*Problem to solve*. Pictures are to be left out, and only the lines below starting at the one with "right front paw: (44, 317)" and ending at the one with "right elbow: (488, 286)" are to be reproduced, each exactly, both ends included.

*Available data*.

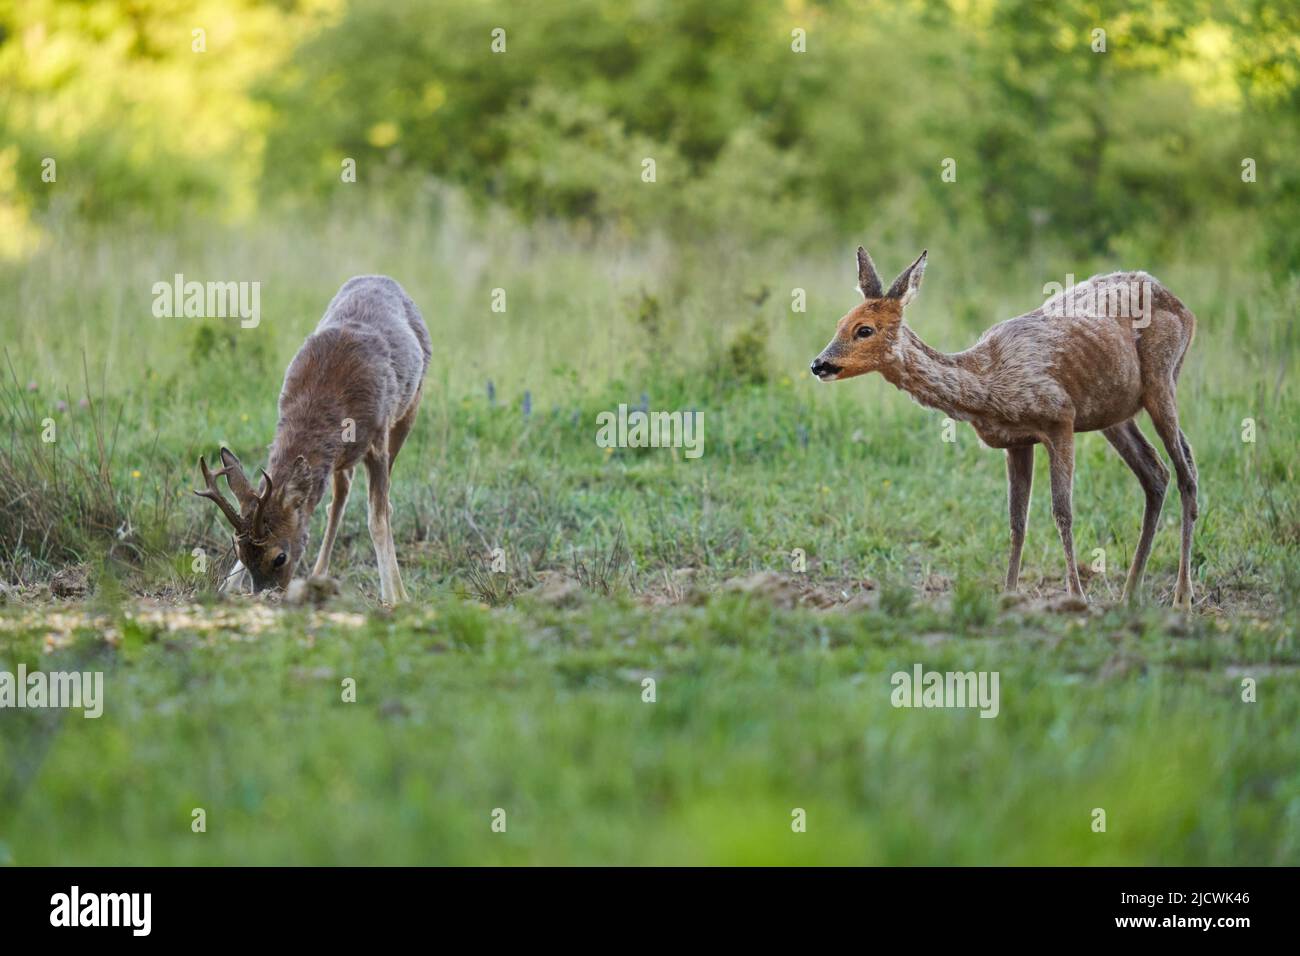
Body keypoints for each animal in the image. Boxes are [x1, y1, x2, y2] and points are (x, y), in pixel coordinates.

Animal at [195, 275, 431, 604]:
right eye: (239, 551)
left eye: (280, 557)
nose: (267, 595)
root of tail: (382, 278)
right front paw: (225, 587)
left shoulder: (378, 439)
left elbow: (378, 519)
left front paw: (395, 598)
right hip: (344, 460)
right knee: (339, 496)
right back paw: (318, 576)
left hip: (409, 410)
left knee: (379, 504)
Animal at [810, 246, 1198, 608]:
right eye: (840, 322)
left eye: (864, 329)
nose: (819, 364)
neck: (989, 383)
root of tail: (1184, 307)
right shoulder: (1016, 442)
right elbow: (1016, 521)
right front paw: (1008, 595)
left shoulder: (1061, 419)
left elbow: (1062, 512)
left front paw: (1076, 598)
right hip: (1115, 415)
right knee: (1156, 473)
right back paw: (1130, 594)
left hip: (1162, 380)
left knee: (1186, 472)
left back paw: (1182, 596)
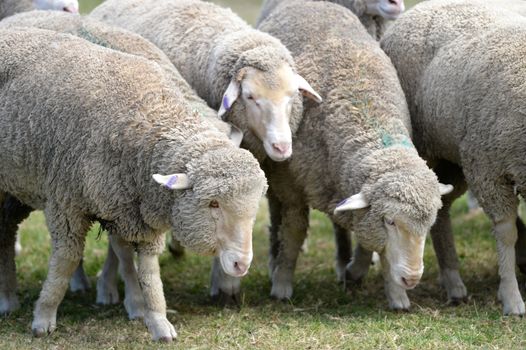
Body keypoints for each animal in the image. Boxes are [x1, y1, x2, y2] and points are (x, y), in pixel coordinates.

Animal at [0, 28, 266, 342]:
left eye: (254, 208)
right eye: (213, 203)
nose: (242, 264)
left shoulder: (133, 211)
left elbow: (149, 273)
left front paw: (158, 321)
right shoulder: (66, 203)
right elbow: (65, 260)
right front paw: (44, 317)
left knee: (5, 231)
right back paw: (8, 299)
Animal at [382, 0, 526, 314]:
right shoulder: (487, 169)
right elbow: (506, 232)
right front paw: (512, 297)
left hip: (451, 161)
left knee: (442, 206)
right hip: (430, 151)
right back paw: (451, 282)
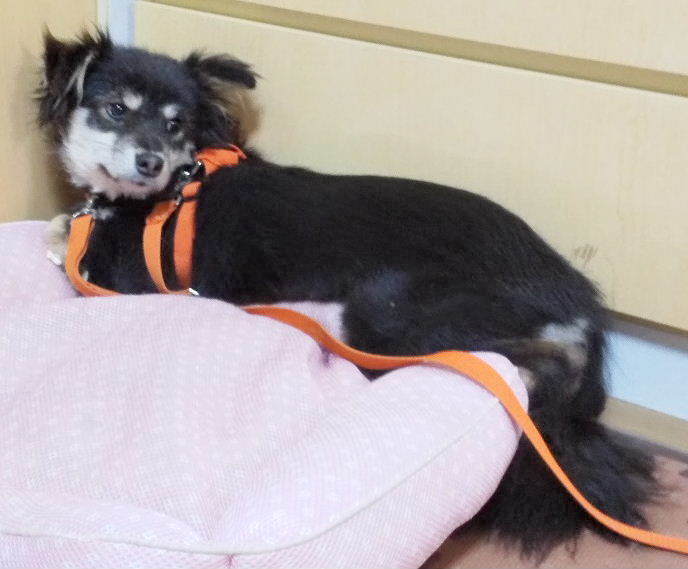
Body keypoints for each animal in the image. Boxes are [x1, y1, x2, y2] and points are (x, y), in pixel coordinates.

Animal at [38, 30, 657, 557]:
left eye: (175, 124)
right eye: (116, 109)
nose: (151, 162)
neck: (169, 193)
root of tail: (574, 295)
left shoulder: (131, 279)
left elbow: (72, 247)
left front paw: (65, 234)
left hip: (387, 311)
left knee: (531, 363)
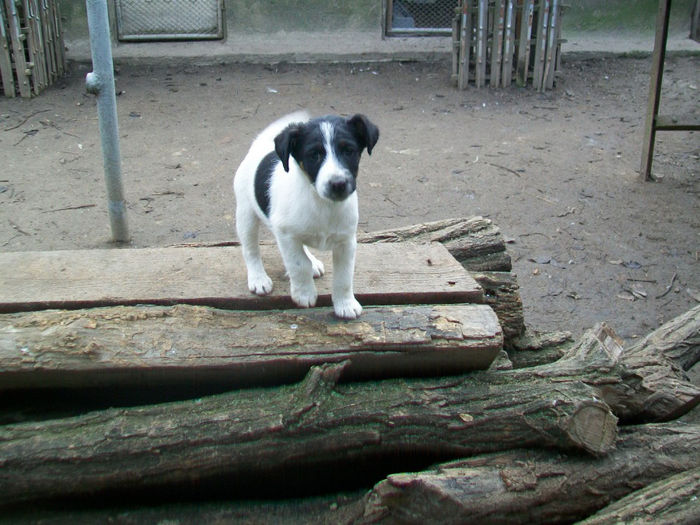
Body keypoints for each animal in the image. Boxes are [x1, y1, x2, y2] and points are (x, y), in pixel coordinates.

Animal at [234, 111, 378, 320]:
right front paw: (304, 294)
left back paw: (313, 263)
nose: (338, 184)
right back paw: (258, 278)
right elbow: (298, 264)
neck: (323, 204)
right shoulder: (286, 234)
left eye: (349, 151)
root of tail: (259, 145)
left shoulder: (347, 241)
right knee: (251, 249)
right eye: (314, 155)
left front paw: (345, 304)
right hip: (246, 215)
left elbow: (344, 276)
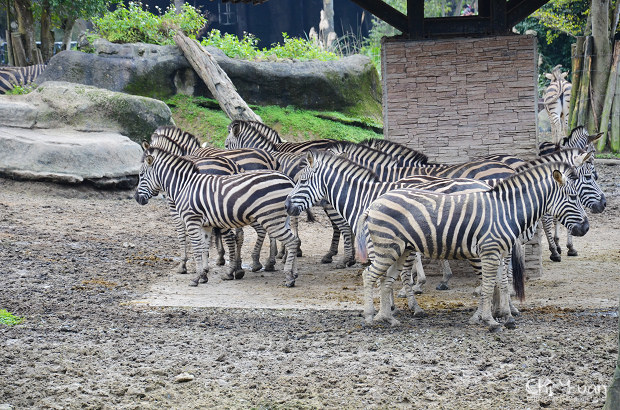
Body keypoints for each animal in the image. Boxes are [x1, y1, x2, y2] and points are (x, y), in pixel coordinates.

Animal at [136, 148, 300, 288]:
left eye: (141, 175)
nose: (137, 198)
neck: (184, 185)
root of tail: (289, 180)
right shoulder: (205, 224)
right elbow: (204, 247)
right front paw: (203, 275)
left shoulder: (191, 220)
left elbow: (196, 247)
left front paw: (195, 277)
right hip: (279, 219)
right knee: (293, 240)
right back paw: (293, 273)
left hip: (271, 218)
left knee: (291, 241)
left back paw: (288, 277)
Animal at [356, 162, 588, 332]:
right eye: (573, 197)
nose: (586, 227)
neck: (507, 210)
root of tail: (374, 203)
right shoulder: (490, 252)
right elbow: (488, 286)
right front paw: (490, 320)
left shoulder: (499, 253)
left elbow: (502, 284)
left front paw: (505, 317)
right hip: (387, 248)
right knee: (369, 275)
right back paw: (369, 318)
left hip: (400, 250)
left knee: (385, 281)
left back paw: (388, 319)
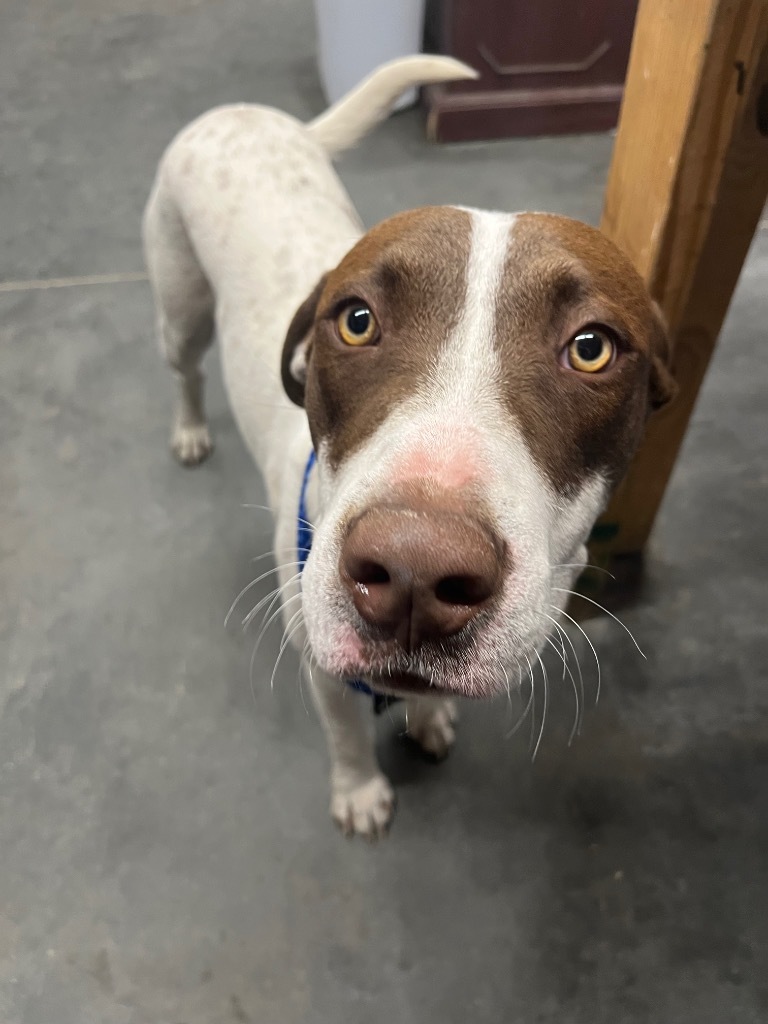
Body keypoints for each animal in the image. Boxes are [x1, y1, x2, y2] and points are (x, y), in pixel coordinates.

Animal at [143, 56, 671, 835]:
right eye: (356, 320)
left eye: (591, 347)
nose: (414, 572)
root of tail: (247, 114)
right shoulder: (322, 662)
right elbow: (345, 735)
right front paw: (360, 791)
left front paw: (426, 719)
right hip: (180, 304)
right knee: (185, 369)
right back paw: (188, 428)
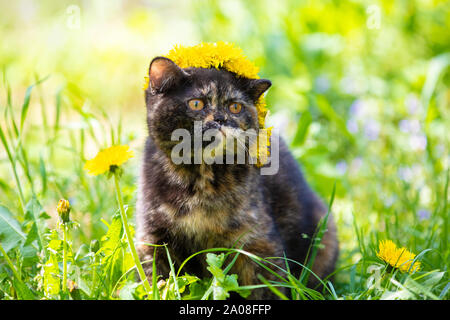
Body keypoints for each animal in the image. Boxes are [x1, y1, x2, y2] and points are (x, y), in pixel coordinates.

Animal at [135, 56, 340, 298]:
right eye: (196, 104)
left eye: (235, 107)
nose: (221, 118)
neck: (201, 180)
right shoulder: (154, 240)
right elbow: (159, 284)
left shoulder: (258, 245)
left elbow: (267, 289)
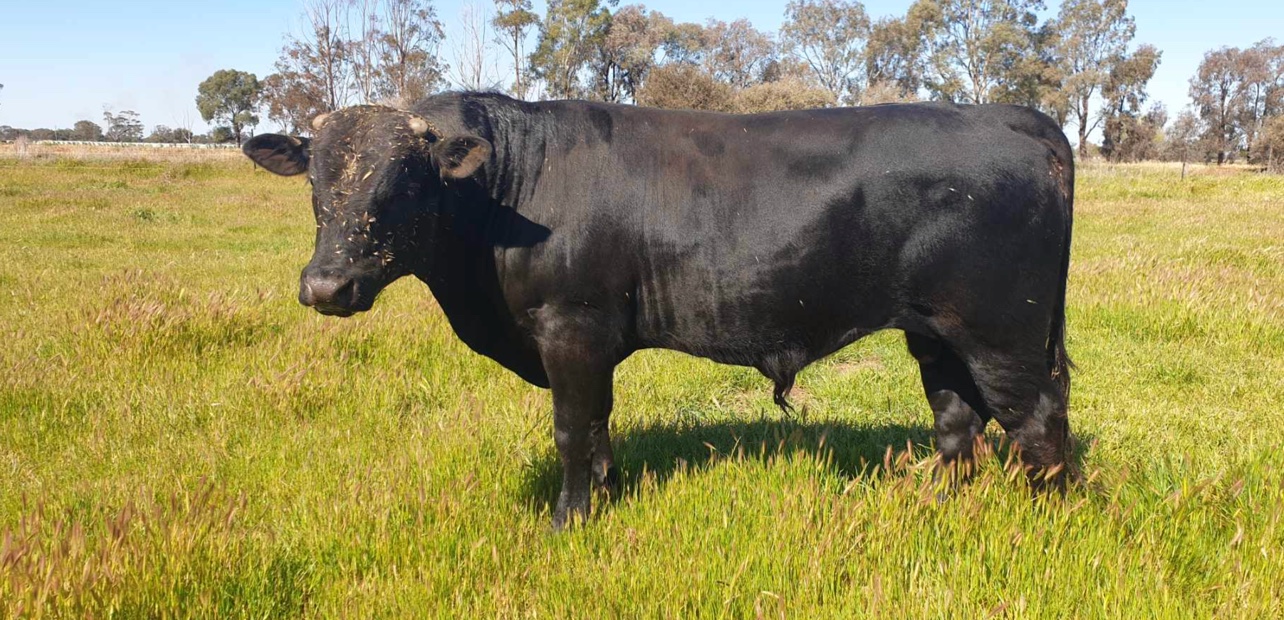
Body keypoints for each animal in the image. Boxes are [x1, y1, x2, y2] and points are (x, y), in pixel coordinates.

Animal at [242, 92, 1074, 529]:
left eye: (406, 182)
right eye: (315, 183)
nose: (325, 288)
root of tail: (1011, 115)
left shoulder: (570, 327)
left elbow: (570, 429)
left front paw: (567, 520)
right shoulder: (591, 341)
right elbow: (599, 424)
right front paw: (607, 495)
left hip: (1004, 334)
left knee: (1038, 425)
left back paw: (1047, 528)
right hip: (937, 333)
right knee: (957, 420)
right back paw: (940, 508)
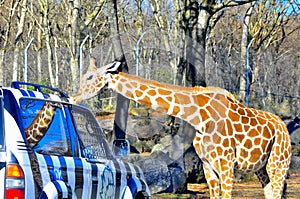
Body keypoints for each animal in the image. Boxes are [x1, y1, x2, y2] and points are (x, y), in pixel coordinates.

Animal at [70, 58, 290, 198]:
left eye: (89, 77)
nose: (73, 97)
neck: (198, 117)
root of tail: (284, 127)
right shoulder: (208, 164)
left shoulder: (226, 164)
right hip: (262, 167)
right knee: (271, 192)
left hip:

*Reply*.
right front paw: (44, 317)
left knee: (5, 231)
right back paw: (8, 299)
Animal at [382, 0, 526, 314]:
right shoulder: (487, 169)
right elbow: (506, 232)
right front paw: (512, 297)
left hip: (451, 161)
left knee: (442, 206)
right hip: (430, 151)
right back paw: (451, 282)
Body keypoints for each animal in the image. Boxes are [x1, y1, x2, y2] and points are (x, y), in pixel coordinates.

Animal at [38, 30, 657, 557]:
left eye: (175, 124)
right eye: (116, 109)
nose: (151, 162)
neck: (169, 193)
root of tail: (574, 295)
left shoulder: (131, 279)
left elbow: (72, 247)
left front paw: (65, 234)
left hip: (387, 311)
left knee: (531, 363)
Body keypoints for each animal in the image. Boxes are [x1, y1, x2, y2] and points are (x, y), in pixel coordinates.

Animal at [234, 111, 378, 320]:
right front paw: (304, 294)
left back paw: (313, 263)
nose: (338, 184)
right back paw: (258, 278)
right elbow: (298, 264)
neck: (323, 204)
right shoulder: (286, 234)
left eye: (349, 151)
root of tail: (259, 145)
left shoulder: (347, 241)
right knee: (251, 249)
right eye: (314, 155)
left front paw: (345, 304)
right hip: (246, 215)
left elbow: (344, 276)
Body keypoints for each animal in the image. Boxes are [x1, y1, x2, y2] and points are (x, y), in pixel coordinates.

Animal at [136, 148, 300, 288]:
left eye: (141, 175)
nose: (137, 198)
neck: (184, 185)
root of tail: (289, 180)
right shoulder: (205, 224)
right elbow: (204, 247)
right front paw: (203, 275)
left shoulder: (191, 220)
left elbow: (196, 247)
left front paw: (195, 277)
right hip: (279, 219)
right knee: (293, 240)
right back paw: (293, 273)
left hip: (271, 218)
left knee: (291, 241)
left back paw: (288, 277)
Animal at [356, 162, 588, 332]:
right eye: (573, 197)
nose: (586, 227)
neck: (507, 210)
root of tail: (374, 203)
right shoulder: (490, 252)
right elbow: (488, 286)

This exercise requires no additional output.